Telefonu icat eden Graham Bell Amerikalı olduğuna göre, bu sözcük İngilizce kökenli olmalıdır. Ama dilde pratik nedenler mantıki nedenlerden önce gelir. Bu sözcüğün İngilizce kökenli olduğunu savunanlar şu görüşleri ileri sürerler:
1. Allô, İngilizce, Hallow’dan gelmiştir. Bu avcıların avlanırken attığı çığlıktır. Ama telefon etmenin avcılıkla alakası olmadığından bu görüş tutarlı değildir.
2. Hello’dan (merhaba) bozularak Fransızca’ya geçmiştir.
Oysa, Fransız kökenbilim araştırmacıları şunu ortaya çıkarmıştır: 1880 yılında, Fransa’ya telefonu getiren M. Bivort, telefonda deneme konuşması yapacağı sıra, “haydi” anlamında, “allons” der. Ancak ses, ahizeden telin öbür ucuna ulaşırken Fransızca’da gırtlaktan gelen “n” sesi algılanmaz ve telin öbür ucunda “allô” anlaşılır. “Karşı taraftan “allô” sesi geldi” derler. Bundan sonra da, Fransa’da telefon alanlara, “karşı taraftan “allô” gelince konuşun!” derler ve ahizeyi kaldırınca “allô” demek adet haline gelir. İngilizler de, havalı buldukları Fransızların telefon açınca söyledikleri “allô”yu, kendi dillerinde “hello” olarak kullanırlar. Almanlar da, İngilizler “hello” diyor diye, bunun Almanca çevirisi olan “hallo”yu kullanırlar. İtalyanlar ise tüm bunları yemez ve ahizeyi kaldırınca, “buyrun” anlamında “pronto” derler.Yunanlar ise, kendilerini her zaman özgün olmak zorunda hissettiklerinden, onlar “Έμπρος” (ebros) derler, “haydi, ileri” anlamındadır, doğrusu, aslına en uygun olanı da budur.

11 Mayıs 2010 Salı

YARA SARMA NASIL SEMPATİ OLDU?

Dilimize batı dillerinden giren “sempati” sözcüğünün kökeni, eski Yunanca’daki “syn” + “pathos” bileşik sözcüğüdür. “syn” , “ile”, “pathos” ise “acı çekme” anlamındadır.
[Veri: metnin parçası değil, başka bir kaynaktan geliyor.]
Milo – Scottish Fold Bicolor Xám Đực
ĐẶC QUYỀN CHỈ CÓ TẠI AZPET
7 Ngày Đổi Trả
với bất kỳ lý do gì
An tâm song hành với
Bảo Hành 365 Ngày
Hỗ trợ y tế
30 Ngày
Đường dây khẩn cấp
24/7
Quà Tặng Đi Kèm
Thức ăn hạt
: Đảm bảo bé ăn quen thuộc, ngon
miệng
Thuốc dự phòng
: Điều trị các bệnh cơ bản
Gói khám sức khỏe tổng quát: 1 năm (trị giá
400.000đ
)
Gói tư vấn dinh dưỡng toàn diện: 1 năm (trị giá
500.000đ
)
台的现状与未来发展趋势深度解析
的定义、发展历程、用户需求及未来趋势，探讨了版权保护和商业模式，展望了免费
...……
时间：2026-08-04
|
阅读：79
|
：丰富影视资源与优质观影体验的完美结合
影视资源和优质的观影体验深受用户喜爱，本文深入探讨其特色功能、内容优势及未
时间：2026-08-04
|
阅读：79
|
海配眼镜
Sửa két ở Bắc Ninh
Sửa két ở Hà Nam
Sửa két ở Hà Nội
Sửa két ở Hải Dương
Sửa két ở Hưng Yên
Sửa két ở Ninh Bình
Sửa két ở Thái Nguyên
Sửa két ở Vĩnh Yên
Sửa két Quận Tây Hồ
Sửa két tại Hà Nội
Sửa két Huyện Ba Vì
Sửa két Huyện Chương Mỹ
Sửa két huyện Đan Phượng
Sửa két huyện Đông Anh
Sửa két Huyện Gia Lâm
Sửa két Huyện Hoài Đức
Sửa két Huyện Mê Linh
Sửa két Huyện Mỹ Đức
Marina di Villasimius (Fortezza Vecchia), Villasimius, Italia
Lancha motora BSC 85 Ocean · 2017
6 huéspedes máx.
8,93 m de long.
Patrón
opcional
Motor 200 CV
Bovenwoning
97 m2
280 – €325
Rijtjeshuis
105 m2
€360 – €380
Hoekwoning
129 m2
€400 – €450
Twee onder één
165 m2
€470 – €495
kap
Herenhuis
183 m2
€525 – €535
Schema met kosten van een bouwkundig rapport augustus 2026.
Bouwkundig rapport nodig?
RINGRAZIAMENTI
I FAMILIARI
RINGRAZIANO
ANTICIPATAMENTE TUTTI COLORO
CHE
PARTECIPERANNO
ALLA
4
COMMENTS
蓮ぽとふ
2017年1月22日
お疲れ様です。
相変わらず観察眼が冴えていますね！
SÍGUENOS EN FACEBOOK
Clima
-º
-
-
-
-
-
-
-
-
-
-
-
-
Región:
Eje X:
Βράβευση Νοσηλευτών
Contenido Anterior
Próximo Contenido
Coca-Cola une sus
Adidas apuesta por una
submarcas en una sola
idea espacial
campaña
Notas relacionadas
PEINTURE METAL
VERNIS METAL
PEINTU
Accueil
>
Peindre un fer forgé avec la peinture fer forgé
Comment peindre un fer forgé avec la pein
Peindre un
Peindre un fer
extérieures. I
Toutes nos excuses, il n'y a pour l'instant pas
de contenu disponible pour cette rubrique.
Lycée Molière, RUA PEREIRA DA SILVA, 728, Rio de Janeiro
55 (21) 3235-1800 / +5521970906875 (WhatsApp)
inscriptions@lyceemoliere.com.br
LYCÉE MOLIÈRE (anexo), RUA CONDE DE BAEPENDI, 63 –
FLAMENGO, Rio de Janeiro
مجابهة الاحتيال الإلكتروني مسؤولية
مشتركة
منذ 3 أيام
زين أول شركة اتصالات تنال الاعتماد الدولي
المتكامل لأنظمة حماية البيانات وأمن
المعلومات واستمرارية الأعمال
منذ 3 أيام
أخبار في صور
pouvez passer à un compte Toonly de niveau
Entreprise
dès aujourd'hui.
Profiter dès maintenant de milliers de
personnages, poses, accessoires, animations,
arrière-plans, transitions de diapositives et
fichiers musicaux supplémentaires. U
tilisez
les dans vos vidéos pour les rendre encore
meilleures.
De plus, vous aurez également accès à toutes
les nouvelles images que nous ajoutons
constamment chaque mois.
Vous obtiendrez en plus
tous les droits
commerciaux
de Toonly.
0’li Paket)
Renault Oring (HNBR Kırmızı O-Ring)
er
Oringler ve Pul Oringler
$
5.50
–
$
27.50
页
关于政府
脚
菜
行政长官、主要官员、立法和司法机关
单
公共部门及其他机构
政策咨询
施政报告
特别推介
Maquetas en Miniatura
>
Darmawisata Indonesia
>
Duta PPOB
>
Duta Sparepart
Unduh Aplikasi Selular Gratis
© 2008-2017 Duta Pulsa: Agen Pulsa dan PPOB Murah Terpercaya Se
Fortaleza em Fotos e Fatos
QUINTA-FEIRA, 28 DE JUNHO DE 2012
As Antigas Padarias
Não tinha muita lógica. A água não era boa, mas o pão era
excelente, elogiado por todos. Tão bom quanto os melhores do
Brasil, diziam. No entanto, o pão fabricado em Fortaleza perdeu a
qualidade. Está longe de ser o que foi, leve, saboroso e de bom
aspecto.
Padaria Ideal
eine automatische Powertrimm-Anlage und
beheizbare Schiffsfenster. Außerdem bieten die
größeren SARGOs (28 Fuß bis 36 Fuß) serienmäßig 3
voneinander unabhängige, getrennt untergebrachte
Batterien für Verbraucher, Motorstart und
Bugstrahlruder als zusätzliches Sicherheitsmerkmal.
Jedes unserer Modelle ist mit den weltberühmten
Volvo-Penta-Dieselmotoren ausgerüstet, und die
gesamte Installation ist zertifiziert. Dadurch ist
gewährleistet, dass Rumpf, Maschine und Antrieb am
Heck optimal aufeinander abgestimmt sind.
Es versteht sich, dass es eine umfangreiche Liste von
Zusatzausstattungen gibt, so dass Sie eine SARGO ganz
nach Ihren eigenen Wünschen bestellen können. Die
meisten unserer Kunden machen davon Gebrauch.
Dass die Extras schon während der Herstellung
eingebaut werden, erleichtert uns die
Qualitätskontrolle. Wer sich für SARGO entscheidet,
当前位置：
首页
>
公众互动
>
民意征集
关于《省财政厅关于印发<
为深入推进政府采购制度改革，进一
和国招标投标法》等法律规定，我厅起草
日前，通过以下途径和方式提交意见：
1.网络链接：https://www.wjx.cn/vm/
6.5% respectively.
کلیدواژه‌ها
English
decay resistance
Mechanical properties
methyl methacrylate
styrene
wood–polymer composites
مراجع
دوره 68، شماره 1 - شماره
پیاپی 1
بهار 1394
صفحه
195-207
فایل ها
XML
Eski zamanlarda hekimler, kanayan yaraların üzerine bez sarar, böylece kanı durdururlarmış. Bundan dolayı yaranın kanının bulaştığı bezde bir hikmet olduğunu sanırlarmış. Yaraya sarılan bez, acıyı çektiği/paylaştığı için, akan kanın durduğunu, yaranın da böylece iyileştiğini düşünürlermiş. Bu işleme de “sympaschein” (acı çekme ile) derlermiş. Bu sözcük, batı dillerine sympathize (ing), sympathiser (fr) (kanı kaynamak, uyumlaşmak) olarak geçmiştir. “Sempati” de, bu eylemin isim halinde türetilmişidir.

1 Mayıs 2010 Cumartesi

LETO, LAT, LATİN, LETUN, LADY KARDEŞLİĞİ

Likya (Fethiye, Kemer cıvarları) bölgesinin tanrıçası Leto, uzun yıllar Anadolu’nun, Yunanistan’ın ve Anadolu’dan göç eden Etrüskler aracılığıyla Latinlerin (Romalıların) inançlarında önemli bir yer tutmuştu. Kabe’deki Lat isimli putun da Anadolu’dan Filistin’e göç eden Pulasatlar eliyle götürülen Leto’dan başkası olmadığı söylenir. Hatta “Abdullah” isminin, “Lat’a tapan” anlamına geldiğini, bunun için de sonradan müslüman olan Ermenilerin, (eski Leto tapınımından gelen geleneklerinden ötürü) bu ismi almayı tercih ettikleri iddiası da vardır. Leto’ya Etrüskler “Letun” derlerdi. Latin adı buradan gelir; yani Latona’ya (veya Letun’a) tapanlar demek. Peki Leto’nun kelime anlamı neydi? Leto, Likya tanrıçası olduğuna göre, adının kökeni Likya dilindendi ve Likyaca Leda; kadın demekti. Kadın anlamındaki Leda, İngilizce’de “Lady”ye evrilmiştir. Yani Latin, anlam olarak “Kadın”a bağlıdır. Bu arada Letun, Laton kelimelerinin eski Türkçe’deki Hatun/Katun’a (kadın – kadınana miti) benzemesi de ayrı bir ilginçlik...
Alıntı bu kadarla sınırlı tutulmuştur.